Please gather every line in the items below that contains the word "lower", and copy each one out in full.

+++ Dataset entries

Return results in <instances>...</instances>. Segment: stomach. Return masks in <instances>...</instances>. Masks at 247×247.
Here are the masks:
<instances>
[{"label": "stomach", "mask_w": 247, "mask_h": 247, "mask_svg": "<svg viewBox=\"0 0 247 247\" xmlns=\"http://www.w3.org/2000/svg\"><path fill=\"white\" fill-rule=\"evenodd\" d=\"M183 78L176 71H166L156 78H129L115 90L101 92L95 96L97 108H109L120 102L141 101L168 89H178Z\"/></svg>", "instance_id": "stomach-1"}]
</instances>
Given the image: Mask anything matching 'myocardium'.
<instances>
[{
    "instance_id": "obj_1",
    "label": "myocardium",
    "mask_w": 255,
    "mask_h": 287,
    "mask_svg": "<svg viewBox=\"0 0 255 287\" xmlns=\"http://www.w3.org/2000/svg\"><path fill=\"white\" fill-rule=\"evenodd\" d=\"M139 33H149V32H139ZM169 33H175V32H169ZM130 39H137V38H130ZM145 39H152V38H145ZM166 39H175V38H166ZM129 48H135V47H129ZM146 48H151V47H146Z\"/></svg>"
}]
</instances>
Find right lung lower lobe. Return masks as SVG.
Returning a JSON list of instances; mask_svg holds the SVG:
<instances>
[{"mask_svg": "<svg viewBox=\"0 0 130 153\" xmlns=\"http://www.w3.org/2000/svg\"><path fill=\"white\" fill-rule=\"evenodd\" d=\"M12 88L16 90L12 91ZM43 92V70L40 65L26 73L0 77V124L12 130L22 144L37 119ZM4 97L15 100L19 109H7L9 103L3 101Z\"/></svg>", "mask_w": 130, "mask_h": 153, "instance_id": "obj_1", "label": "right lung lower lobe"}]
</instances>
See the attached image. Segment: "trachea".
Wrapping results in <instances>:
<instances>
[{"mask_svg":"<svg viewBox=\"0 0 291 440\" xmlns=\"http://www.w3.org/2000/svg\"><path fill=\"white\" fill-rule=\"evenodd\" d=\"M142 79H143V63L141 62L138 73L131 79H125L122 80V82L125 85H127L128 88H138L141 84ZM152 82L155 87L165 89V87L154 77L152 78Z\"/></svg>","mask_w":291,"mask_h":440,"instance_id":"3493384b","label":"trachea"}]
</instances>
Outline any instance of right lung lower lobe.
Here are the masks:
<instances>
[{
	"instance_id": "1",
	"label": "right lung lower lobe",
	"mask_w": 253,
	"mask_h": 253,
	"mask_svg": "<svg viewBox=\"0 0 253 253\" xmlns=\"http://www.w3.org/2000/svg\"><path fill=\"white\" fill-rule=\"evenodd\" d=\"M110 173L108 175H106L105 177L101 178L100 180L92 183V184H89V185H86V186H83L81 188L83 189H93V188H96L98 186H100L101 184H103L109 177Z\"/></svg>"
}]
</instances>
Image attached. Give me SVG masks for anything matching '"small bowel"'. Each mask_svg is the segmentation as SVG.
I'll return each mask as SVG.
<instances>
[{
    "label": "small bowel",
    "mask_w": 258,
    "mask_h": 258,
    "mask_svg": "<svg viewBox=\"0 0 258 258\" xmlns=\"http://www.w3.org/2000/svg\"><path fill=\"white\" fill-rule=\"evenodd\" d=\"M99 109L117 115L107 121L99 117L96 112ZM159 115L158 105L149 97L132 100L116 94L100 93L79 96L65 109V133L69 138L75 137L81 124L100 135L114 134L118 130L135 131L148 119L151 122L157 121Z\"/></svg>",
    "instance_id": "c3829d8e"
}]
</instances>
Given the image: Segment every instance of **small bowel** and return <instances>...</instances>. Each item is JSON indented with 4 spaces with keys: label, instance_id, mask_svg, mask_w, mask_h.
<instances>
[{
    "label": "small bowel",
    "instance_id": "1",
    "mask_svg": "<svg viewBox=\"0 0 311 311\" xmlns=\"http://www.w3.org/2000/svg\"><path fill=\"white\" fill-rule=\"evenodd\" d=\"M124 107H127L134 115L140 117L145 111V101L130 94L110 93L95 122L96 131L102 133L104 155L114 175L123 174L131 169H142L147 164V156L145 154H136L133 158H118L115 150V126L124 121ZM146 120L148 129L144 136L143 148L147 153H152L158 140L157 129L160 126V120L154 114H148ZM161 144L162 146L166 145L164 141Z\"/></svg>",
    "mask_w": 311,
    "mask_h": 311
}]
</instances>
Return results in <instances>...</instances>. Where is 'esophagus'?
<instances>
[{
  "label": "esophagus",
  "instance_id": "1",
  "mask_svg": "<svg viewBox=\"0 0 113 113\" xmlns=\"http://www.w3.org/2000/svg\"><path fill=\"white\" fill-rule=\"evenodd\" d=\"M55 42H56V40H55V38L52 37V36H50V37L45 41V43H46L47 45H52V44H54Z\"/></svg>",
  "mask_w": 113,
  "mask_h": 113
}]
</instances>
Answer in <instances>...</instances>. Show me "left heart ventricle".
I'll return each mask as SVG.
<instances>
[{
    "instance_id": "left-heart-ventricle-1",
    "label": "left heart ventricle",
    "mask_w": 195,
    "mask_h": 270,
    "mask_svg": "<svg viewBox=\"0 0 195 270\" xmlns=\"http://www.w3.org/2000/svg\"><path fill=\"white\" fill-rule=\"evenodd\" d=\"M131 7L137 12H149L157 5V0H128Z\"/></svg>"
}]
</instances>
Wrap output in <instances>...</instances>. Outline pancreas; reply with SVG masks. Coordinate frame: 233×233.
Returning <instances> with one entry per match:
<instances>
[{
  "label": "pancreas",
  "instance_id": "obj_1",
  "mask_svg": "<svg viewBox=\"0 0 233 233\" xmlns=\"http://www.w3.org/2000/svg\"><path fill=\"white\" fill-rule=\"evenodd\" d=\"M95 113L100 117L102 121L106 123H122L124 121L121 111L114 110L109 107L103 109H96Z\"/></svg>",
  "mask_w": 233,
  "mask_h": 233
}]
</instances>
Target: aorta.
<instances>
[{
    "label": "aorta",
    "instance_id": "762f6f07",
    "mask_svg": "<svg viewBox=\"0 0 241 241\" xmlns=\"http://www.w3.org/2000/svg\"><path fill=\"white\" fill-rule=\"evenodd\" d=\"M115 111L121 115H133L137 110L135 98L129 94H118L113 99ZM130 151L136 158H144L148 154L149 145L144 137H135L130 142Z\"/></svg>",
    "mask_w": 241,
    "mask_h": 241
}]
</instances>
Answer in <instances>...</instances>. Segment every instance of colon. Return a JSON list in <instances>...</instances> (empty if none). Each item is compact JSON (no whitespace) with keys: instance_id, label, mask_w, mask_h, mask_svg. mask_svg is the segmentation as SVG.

++++++

**Solution for this problem:**
Find right lung lower lobe. Return masks as SVG.
[{"mask_svg": "<svg viewBox=\"0 0 130 153\" xmlns=\"http://www.w3.org/2000/svg\"><path fill=\"white\" fill-rule=\"evenodd\" d=\"M12 88L16 90L12 91ZM43 92V70L40 65L26 73L0 77V124L12 130L22 144L37 119ZM4 97L15 100L19 109H7L9 103L3 101Z\"/></svg>", "mask_w": 130, "mask_h": 153, "instance_id": "obj_1", "label": "right lung lower lobe"}]
Outline any instance of right lung lower lobe.
	"label": "right lung lower lobe",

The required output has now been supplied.